• **TASK INSTRUCTIONS**
Quote every line below word for word, but leave the pictures out of your answer.

• **EXERCISE DATA**

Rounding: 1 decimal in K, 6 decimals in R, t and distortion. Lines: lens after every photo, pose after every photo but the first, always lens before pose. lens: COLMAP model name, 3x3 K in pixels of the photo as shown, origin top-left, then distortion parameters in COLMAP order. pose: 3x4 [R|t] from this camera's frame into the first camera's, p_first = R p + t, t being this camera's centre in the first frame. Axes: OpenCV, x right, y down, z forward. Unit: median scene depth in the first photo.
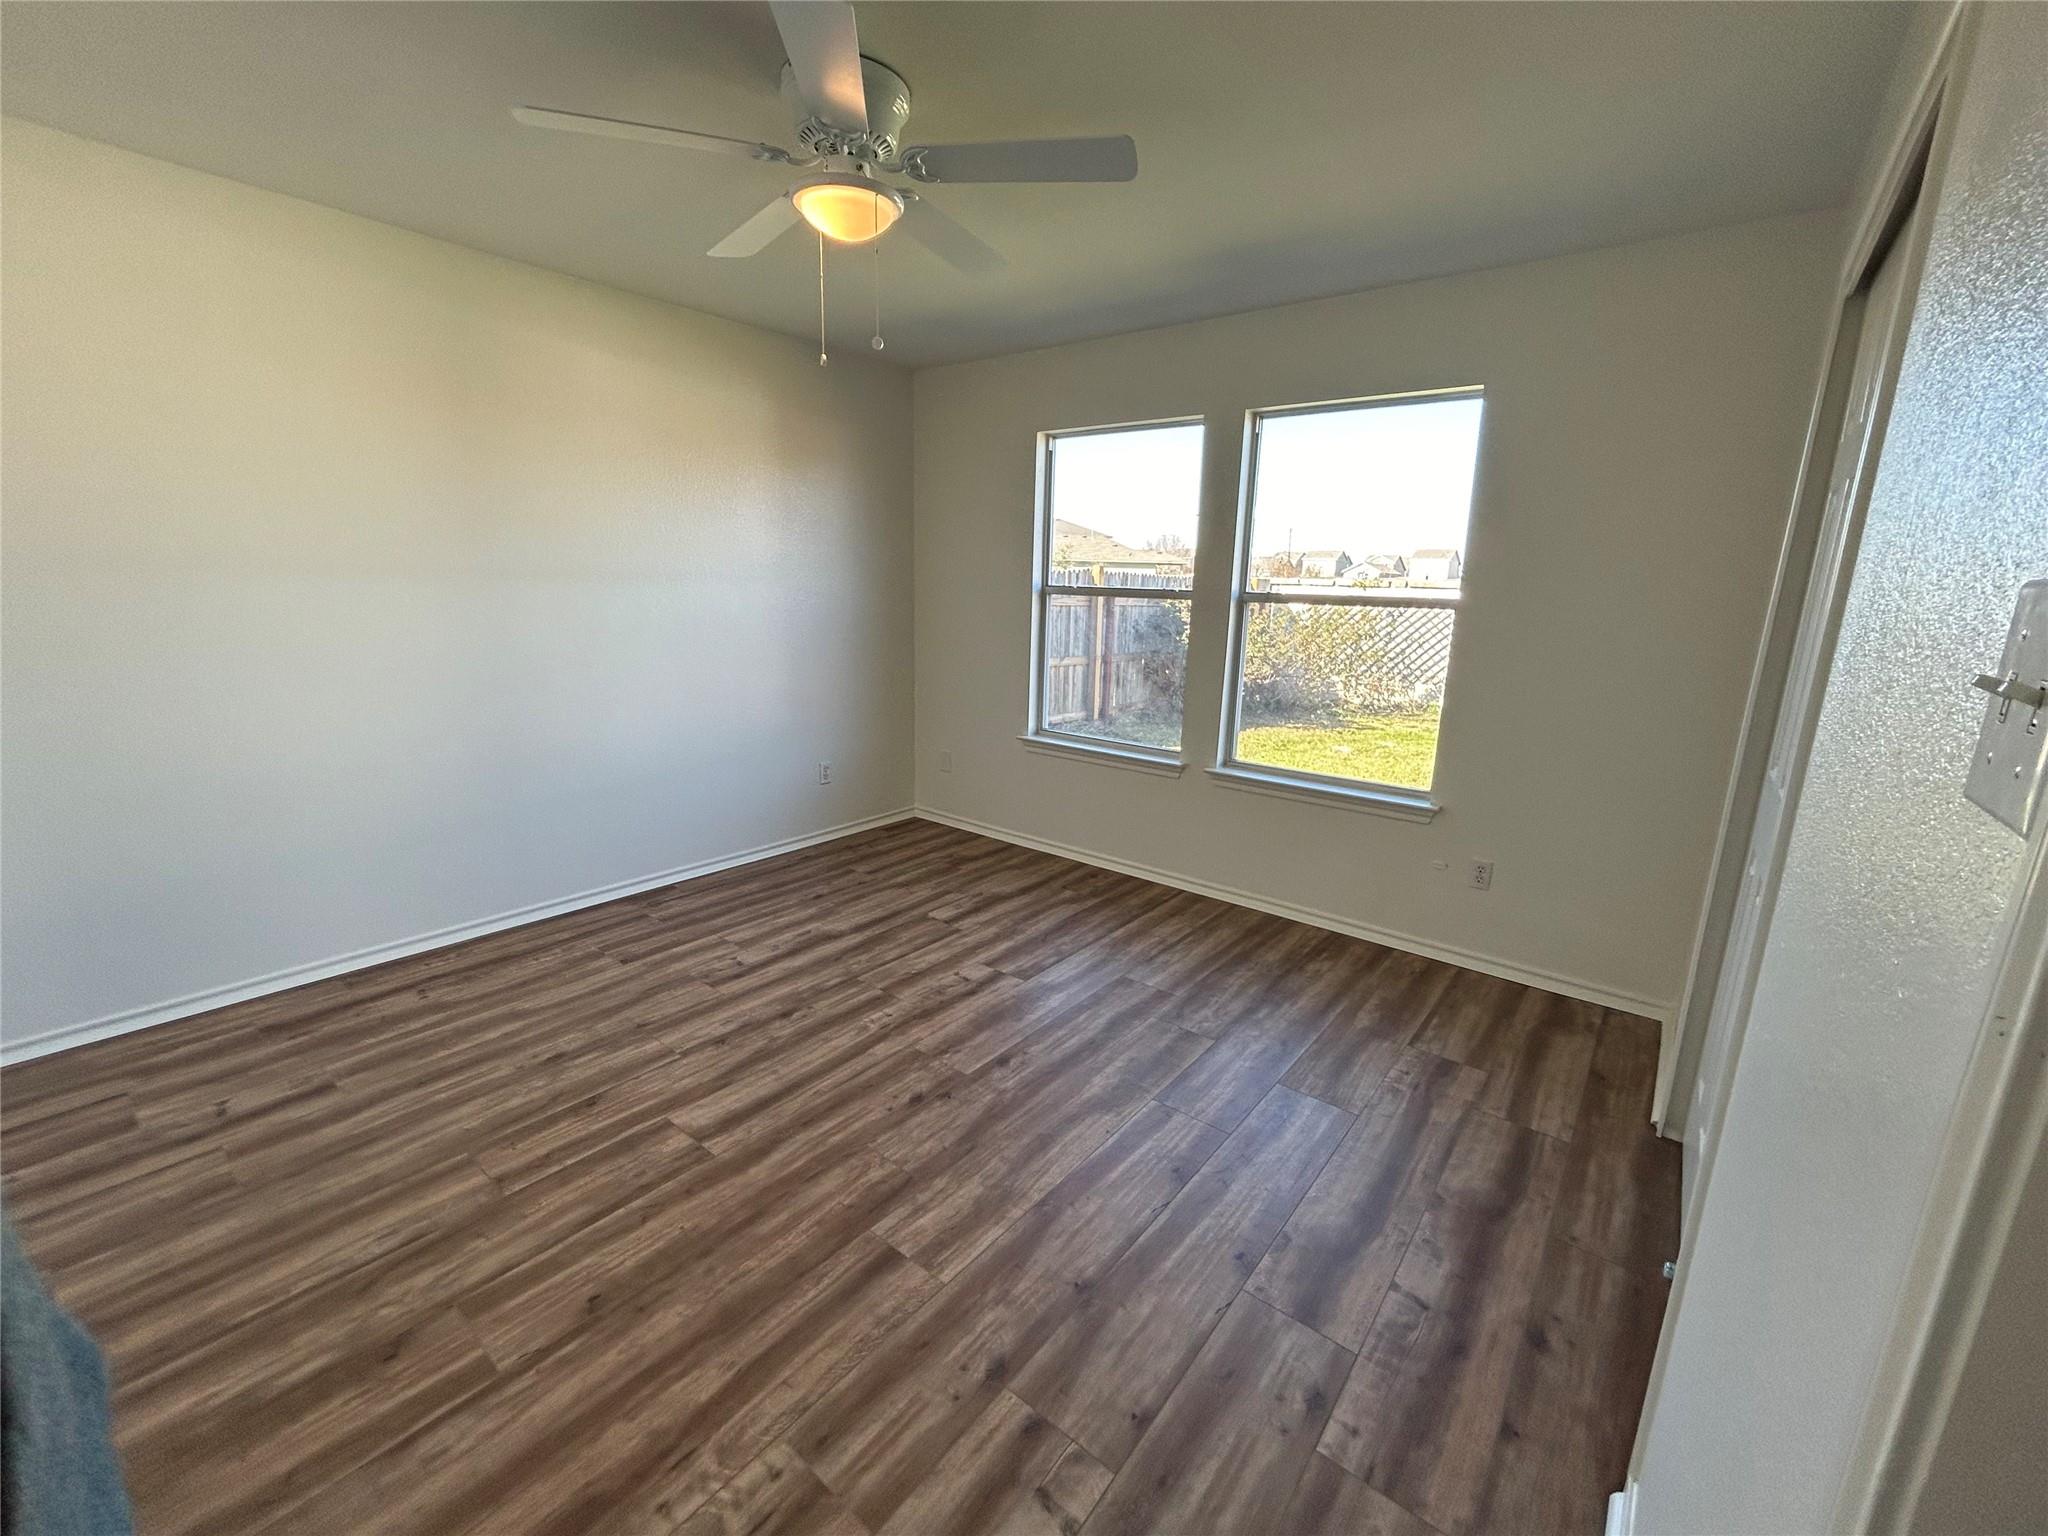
lens RADIAL K [[842.8, 0, 1024.6], [0, 842.8, 773.4], [0, 0, 1]] dist [-0.002064, 0.000371]
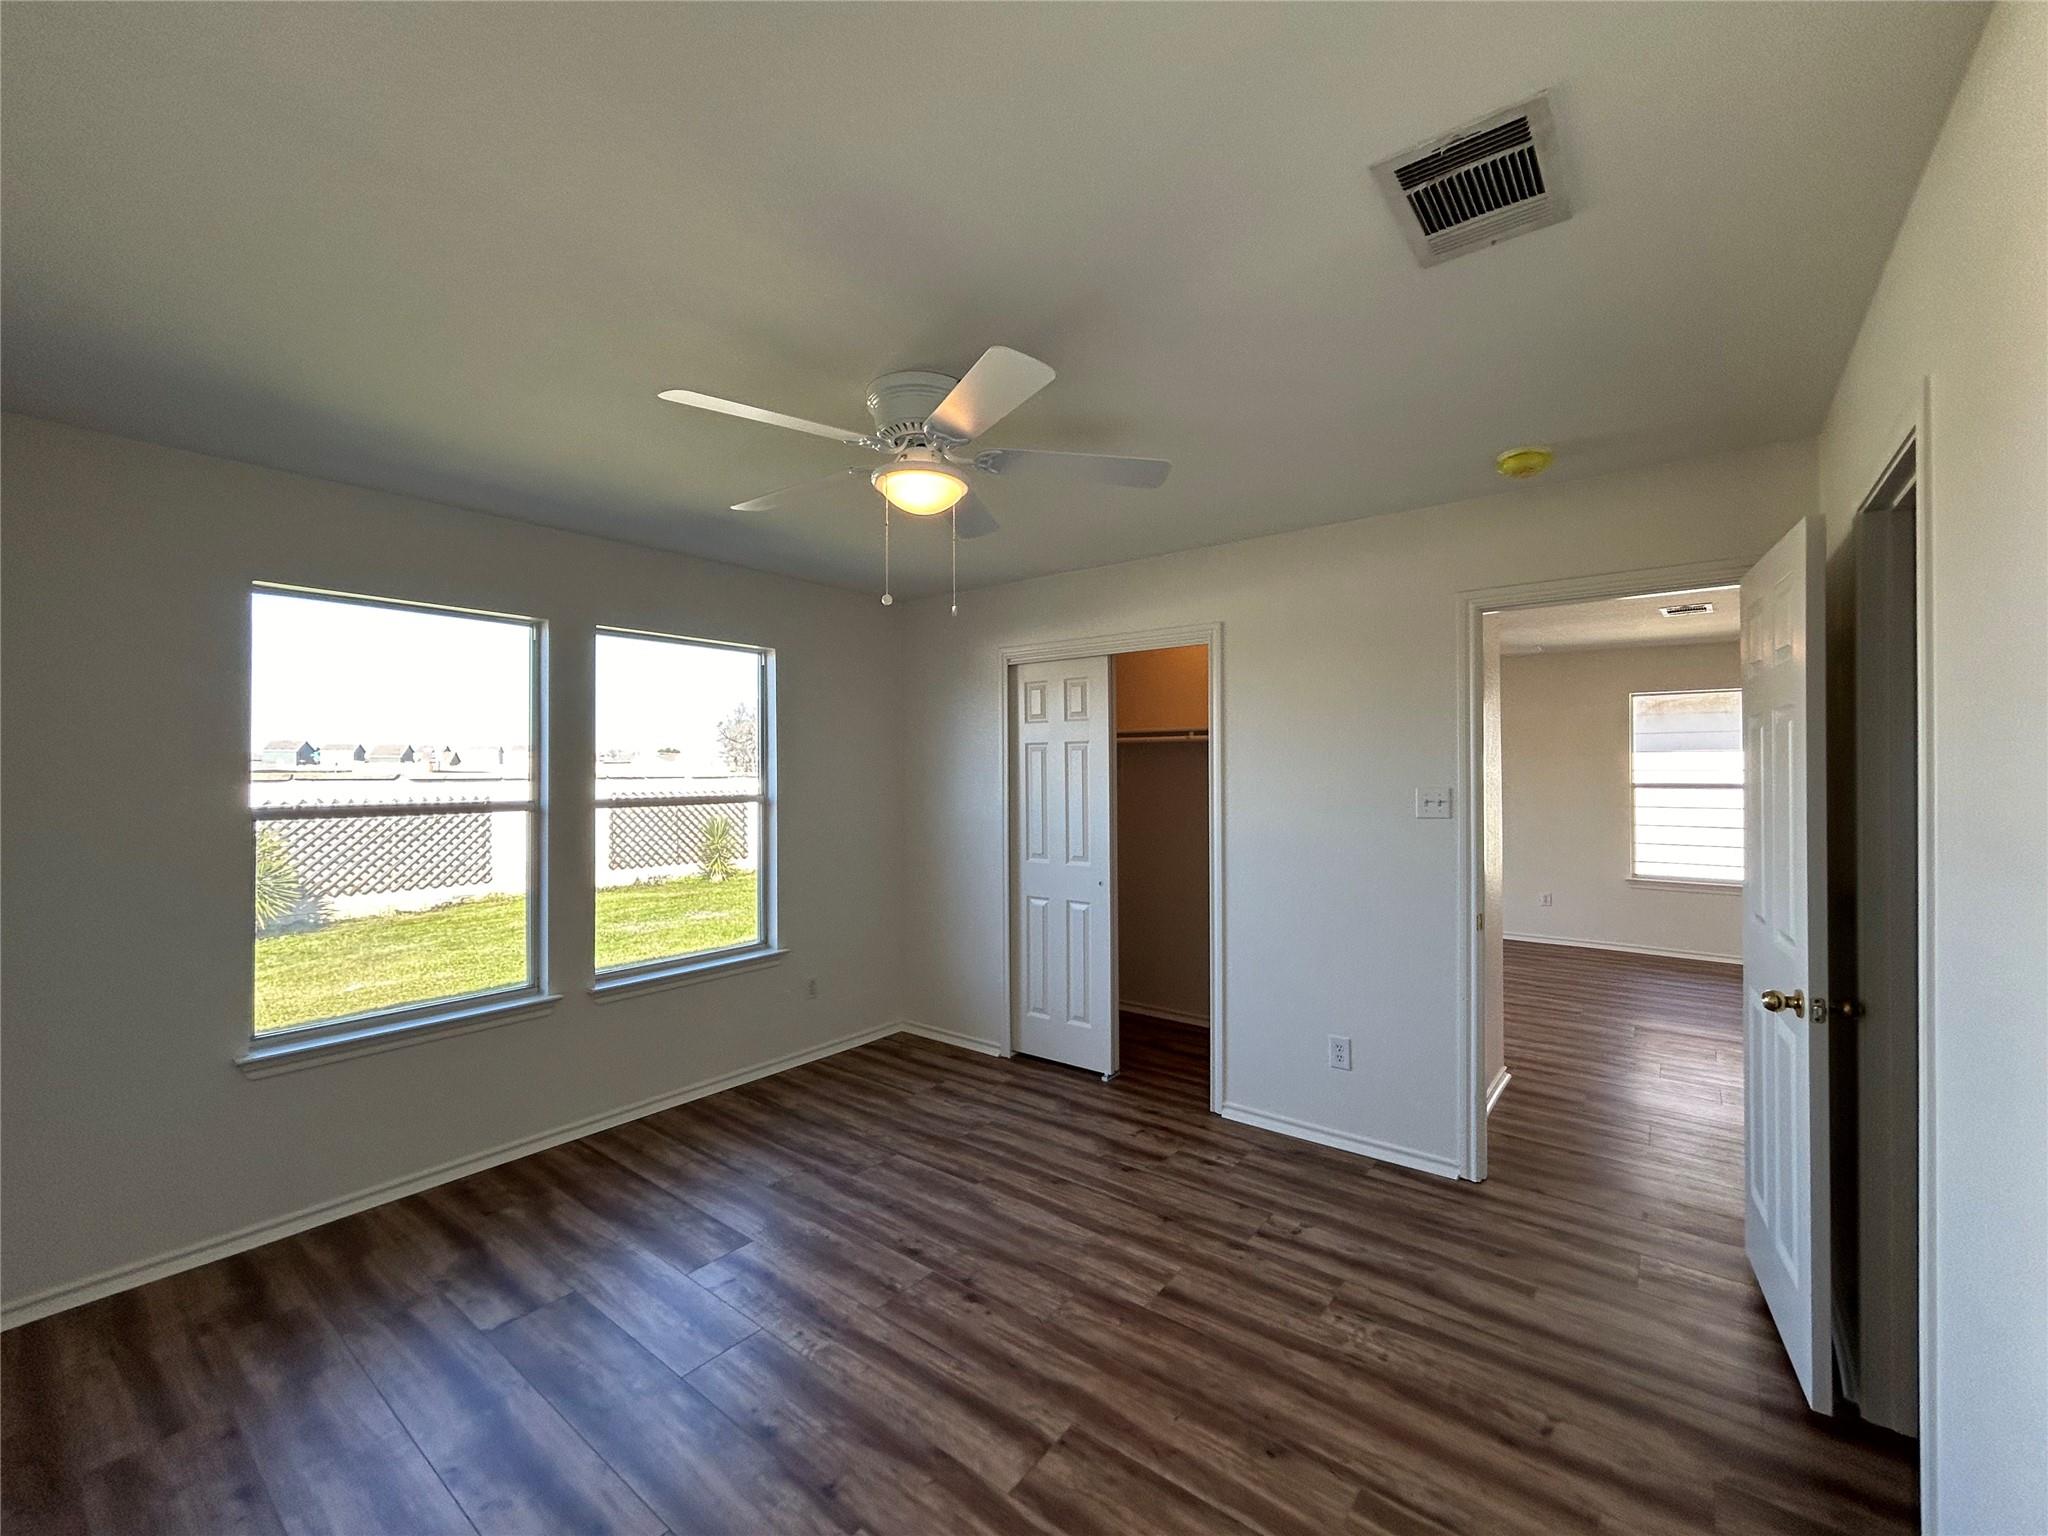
lens RADIAL K [[842.8, 0, 1024.6], [0, 842.8, 773.4], [0, 0, 1]] dist [-0.002064, 0.000371]
pose [[-0.013372, -0.029948, 0.999462, -1.137039], [0.229918, 0.972676, 0.032221, -0.253659], [-0.973118, 0.230225, -0.006121, 0.800392]]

• **TASK OUTPUT**
Rounding: 1 decimal in K, 6 decimals in R, t and distortion. Lines: lens after every photo, pose after every photo but the first, always lens before pose. lens: COLMAP model name, 3x3 K in pixels of the photo as shown, origin top-left, then distortion parameters in COLMAP order. pose: 3x4 [R|t] from this camera's frame into the first camera's, p_first = R p + t, t being this camera's centre in the first frame. Axes: OpenCV, x right, y down, z forward. Unit: median scene depth in the first photo.
lens RADIAL K [[842.8, 0, 1024.6], [0, 842.8, 773.4], [0, 0, 1]] dist [-0.002064, 0.000371]
lens RADIAL K [[842.8, 0, 1024.6], [0, 842.8, 773.4], [0, 0, 1]] dist [-0.002064, 0.000371]
pose [[-0.013372, -0.029948, 0.999462, -1.137039], [0.229918, 0.972676, 0.032221, -0.253659], [-0.973118, 0.230225, -0.006121, 0.800392]]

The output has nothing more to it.